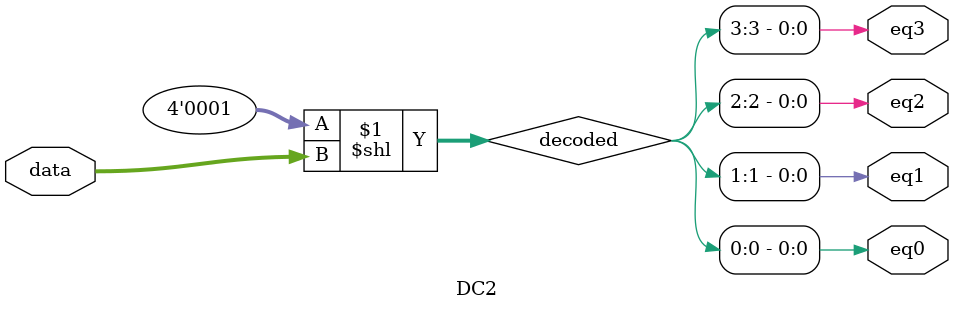
<source format=v>
module DC2 (
    input  wire [1:0] data,
    output wire eq0,
    output wire eq1,
    output wire eq2,
    output wire eq3
);

// Internal signal for decoded output
wire [3:0] decoded;

// Decoding logic
assign decoded = 4'b0001 << data; // Shift 1 to the position specified by data

// Assign outputs
assign eq0 = decoded[0];
assign eq1 = decoded[1];
assign eq2 = decoded[2];
assign eq3 = decoded[3];

endmodule

</source>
::::::::
--- WORK TASK ---
Your job is to copy every entry exactly. Omit the pictures.

--- TASK OUTPUT ---
<source format=v>
module DC2 (
    input  wire [1:0] data,
    output wire eq0,
    output wire eq1,
    output wire eq2,
    output wire eq3
);

// Internal signal for decoded output
wire [3:0] decoded;

// Decoding logic
assign decoded = 4'b0001 << data; // Shift 1 to the position specified by data

// Assign outputs
assign eq0 = decoded[0];
assign eq1 = decoded[1];
assign eq2 = decoded[2];
assign eq3 = decoded[3];

endmodule

</source>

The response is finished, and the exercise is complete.